• _SHORT TASK_:
Extract each line of the rows below that contains the string "anything", and copy every such line in full.

### RECORD EXCERPTS

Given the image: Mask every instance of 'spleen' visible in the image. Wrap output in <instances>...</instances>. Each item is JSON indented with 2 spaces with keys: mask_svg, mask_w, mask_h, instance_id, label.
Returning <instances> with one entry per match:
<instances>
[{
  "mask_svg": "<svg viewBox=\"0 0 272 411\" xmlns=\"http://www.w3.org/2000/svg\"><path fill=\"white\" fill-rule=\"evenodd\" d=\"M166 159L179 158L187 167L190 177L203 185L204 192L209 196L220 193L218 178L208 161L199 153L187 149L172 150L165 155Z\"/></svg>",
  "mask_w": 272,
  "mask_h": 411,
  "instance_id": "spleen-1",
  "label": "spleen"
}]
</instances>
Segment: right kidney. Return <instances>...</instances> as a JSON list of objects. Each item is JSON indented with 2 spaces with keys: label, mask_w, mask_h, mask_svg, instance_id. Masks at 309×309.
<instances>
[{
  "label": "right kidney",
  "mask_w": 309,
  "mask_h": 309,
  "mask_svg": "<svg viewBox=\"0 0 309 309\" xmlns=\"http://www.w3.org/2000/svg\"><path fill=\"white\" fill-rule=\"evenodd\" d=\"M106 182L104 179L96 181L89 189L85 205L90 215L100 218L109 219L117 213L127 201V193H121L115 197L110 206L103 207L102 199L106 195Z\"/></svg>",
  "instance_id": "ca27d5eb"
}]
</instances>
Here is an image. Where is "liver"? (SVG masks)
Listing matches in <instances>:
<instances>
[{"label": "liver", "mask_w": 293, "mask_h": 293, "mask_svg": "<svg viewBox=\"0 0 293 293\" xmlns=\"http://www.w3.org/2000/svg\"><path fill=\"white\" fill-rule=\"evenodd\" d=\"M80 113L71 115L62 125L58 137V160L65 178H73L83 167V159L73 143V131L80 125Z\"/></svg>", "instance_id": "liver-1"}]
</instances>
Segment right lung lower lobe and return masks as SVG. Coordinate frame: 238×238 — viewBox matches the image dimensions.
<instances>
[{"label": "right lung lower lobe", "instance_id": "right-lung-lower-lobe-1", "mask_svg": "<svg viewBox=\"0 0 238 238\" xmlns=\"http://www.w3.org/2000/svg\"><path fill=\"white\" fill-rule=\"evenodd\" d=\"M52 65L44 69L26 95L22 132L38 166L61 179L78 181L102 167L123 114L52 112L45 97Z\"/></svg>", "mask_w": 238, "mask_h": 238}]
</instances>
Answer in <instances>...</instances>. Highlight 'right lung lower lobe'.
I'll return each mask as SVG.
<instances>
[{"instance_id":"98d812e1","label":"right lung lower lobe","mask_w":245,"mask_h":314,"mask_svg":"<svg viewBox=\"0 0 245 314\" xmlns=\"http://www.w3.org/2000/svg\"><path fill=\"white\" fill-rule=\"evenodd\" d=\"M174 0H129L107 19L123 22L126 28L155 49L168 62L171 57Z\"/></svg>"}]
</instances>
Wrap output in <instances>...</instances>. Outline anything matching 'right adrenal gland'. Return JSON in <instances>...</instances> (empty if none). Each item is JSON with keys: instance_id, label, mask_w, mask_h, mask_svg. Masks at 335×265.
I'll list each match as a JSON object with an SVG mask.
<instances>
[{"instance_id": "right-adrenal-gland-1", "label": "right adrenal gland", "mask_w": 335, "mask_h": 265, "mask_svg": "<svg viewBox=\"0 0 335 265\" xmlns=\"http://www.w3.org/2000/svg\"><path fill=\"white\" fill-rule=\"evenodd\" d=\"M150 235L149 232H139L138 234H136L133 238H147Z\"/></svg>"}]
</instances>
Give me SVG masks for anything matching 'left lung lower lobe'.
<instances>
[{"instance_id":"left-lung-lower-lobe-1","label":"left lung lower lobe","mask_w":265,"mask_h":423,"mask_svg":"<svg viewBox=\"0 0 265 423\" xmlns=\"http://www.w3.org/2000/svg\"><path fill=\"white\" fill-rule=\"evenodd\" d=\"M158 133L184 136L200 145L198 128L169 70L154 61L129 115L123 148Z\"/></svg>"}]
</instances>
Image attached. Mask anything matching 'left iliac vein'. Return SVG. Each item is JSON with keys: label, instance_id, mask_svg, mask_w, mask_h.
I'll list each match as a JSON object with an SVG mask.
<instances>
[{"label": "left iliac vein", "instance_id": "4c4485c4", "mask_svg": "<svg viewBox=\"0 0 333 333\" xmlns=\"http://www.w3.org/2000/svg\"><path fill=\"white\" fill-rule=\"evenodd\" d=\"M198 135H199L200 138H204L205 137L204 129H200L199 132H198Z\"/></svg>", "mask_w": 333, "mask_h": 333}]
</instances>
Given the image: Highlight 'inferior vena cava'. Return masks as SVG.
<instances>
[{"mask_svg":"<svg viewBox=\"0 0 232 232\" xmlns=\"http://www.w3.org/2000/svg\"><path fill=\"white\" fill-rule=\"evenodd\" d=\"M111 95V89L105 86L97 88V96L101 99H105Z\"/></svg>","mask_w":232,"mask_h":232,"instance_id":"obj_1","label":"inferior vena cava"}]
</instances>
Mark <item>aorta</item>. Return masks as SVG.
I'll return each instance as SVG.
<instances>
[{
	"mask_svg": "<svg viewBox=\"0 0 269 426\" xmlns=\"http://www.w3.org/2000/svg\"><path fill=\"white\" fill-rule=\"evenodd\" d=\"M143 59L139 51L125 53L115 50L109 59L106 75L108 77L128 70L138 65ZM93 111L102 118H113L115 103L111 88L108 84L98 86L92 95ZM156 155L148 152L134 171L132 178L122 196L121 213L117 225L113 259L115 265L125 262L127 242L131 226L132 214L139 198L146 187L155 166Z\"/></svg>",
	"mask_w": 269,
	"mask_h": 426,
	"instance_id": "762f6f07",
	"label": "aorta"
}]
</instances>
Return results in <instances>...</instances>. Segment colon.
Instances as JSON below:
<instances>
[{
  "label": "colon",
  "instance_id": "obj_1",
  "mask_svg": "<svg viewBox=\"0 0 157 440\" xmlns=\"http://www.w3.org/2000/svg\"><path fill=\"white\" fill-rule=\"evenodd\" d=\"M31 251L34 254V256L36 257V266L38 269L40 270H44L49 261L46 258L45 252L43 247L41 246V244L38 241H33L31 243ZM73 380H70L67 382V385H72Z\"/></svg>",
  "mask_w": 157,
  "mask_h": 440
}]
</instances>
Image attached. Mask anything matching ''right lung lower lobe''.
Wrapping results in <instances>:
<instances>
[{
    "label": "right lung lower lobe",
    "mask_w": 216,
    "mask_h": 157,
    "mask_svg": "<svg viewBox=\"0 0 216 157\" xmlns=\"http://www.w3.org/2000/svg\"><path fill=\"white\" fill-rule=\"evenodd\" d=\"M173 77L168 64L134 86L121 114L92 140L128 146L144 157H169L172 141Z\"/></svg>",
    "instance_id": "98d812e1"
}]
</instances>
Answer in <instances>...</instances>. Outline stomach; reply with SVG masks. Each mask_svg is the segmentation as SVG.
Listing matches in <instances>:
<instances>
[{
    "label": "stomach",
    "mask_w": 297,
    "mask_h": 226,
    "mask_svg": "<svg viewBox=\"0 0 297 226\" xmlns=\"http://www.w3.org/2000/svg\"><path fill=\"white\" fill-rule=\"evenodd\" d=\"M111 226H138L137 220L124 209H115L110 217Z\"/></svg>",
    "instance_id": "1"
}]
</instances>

######

• _OUTPUT_:
Wrap output in <instances>...</instances>. Outline anything matching 'right adrenal gland'. Return JSON in <instances>...</instances> (empty if none). Each item is JSON with keys: instance_id, label, mask_w, mask_h, mask_svg. Masks at 335×265.
Give me SVG masks for anything matching 'left lung lower lobe'.
Image attached. Mask anything matching 'left iliac vein'. Return SVG. Each item is JSON with keys: label, instance_id, mask_svg, mask_w, mask_h.
Image attached. Mask anything matching ''right lung lower lobe''.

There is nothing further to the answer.